* **Exercise prompt**:
Return only the lines from the one containing "only buy it once as a favor? Can people buy" to the end of the entries below, exactly as written, both ends included.

Given information START

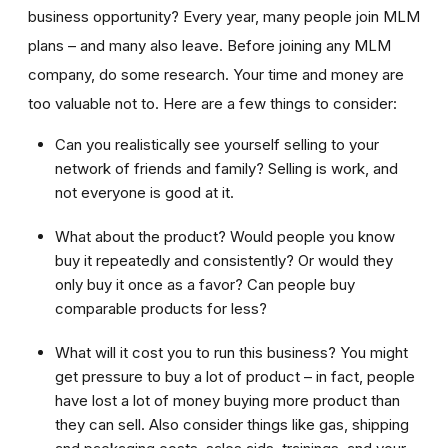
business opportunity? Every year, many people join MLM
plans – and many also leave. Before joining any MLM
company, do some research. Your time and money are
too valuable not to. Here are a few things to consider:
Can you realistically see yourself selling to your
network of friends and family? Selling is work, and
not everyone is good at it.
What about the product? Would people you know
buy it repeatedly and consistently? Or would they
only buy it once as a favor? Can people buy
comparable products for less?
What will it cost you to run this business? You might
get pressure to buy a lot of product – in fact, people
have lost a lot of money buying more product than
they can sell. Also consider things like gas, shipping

Given information END

* **Response to the exercise**:
only buy it once as a favor? Can people buy
comparable products for less?
What will it cost you to run this business? You might
get pressure to buy a lot of product – in fact, people
have lost a lot of money buying more product than
they can sell. Also consider things like gas, shipping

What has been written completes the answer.